Macedonio no Brasil (e a Cinefilia, de passagem)
Inácio Araújo
Macedonio Fernandez acabou ficando conhecido como “mestre de Borges”. Me parece uma meia verdade, e a publicação do “Museu do Romance da Eterna” no Brasil pode ajudar a recolocar as coisas no lugar.
Inclusive porque o próprio Borges não achava o Macedonio escritor grande coisa. Achava que ele era grande mesmo como falador.
Mas o “Museu” é um livro único para quem gosta de histórias.
Quem se lembra de um livro que não pode começar porque a cozinheira faltou e os personagens não terão o que comer?
“Museu” tem, por essas e outras, um monte de prólogos, um punhado de capítulos e, depois, mais alguns prólogos.
A rigor, é romance + teoria do romance. Ou narrativa + teoria da narrativa.
Quem se interessa também pela narrativa cinematográfica acho que vai ficar tão fascinado quanto eu.
É o primeiro livro completo de Macedonio que chega ao Brasil. Antes houve “Tudo e Nada”, uma bela compilação de achados do escritor. Levei o exemplar que tinha de presente para o amigo Marcelo em Paris. Ele nunca deu retorno. Acho que não se interessou, mas a verdade é que na época ele estava se achando francês demais para dar bola ao argentino. A vida é a história de nossas cegueiras, não?
No meu registro, muito pessoal, entram dois grandes lançamentos, este mês, ambos CosacNaify.
“Cinefilia” é, obviamente, obrigatório para cinéfilos. Antoine De Baecque, seu autor, vai se firmando como o principal historiador do cinema francês do pós-guerra. Ele é co-autor da biografia de Truffaut, autor da biografia de Godard e da “História de uma Revista” (Cahiers du Cinéma).
“Cinefilia” é uma espécie de sequência a esse trabalho.
Ele faz uma história desse hábito de frequentar cinemas compulsivamente.
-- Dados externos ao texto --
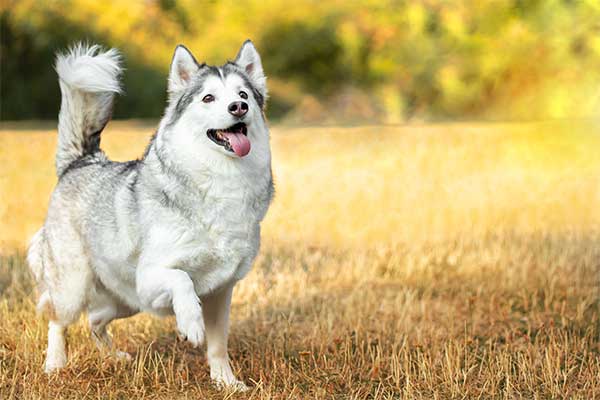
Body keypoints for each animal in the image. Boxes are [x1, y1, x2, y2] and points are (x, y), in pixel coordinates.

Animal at [27, 39, 274, 390]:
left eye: (244, 95)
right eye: (208, 98)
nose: (238, 108)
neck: (221, 181)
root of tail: (83, 161)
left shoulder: (220, 293)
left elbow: (217, 346)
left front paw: (227, 383)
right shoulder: (150, 278)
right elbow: (183, 280)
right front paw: (190, 324)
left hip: (125, 301)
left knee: (95, 321)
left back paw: (115, 357)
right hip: (75, 289)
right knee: (57, 320)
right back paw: (54, 364)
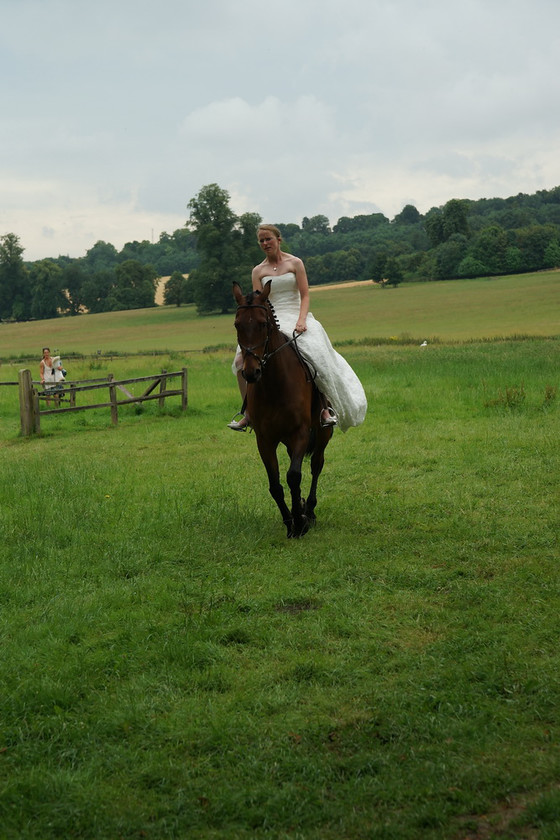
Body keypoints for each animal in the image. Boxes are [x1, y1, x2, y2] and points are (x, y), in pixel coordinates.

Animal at [233, 278, 332, 536]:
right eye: (237, 324)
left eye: (263, 323)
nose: (251, 372)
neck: (274, 385)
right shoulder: (265, 439)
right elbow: (275, 484)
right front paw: (290, 521)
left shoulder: (300, 432)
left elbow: (294, 475)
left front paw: (300, 522)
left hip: (323, 433)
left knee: (316, 465)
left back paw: (311, 510)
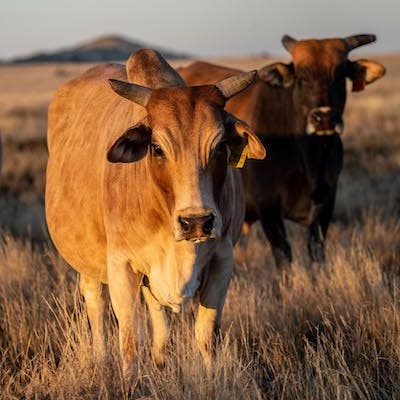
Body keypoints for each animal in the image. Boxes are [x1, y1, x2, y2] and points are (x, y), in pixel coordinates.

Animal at [46, 48, 266, 376]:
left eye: (220, 146)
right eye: (157, 147)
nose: (196, 221)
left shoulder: (223, 260)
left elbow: (206, 337)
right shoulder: (121, 266)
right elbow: (129, 342)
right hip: (88, 263)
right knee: (95, 304)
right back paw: (101, 358)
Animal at [180, 33, 386, 266]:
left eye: (340, 75)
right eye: (302, 77)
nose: (324, 118)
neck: (309, 157)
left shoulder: (325, 205)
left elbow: (316, 252)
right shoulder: (269, 208)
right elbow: (283, 255)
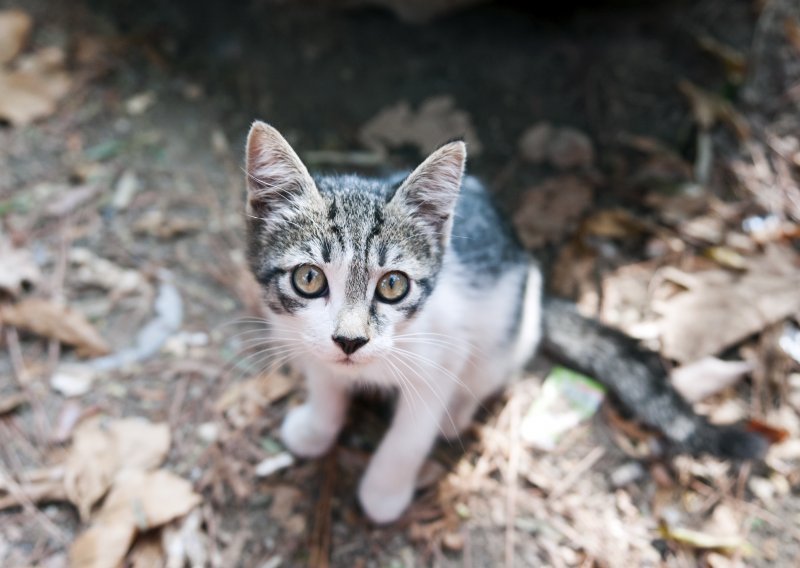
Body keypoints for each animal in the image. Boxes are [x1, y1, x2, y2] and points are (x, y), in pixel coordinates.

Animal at [244, 120, 768, 524]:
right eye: (309, 278)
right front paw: (317, 429)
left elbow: (409, 437)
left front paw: (384, 493)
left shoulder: (442, 354)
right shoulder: (301, 338)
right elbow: (325, 384)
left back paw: (456, 413)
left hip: (510, 329)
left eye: (393, 285)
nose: (350, 341)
Ou seja, dessa história, do momento em que se torna o centro de grandes transformações de nossa percepção cinematográfica (a França, a partir da Segunda Guerra).
É da cinefilia que virá, primeiro, a grande geração de críticos dos anos 1950, daí que virão “Cahiers”, “Positif” (esquerda), “Présence du Cinéma” (reacionária, mas muito talentosa) e tantas outras. Daí virá a Nouvelle Vague.
A cinefilia torna-se um objeto questionado (e questionável) a partir de 1968, sobretudo, na medida em que de certa forma antepõe-se ao mundo. E a época não permite muito isso.
O Louis Skorecki mesmo faz um artigo notável chamado “Contra a Nova Cinefilia”. Enfim, é de certa forma tudo isso que está no livro, descrito, discutido, analisado.
É também um livro que se detém sobre a cegueira que toma os espectadores. Como pudemos ser tão cegos? – acho que Godard é que se questionava assim, por conta do desprezo que eles tinham tido pelo Bergman.
Todos podem ser cegos…
Por isso dizia o grande Mizoguchi que, após cada plano, é preciso lavar os olhos.
Lavar os olhos! É mais difícil do que parece. Não raro nossos pressupostos estão à frente das evidências. Ver as evidências não é fácil.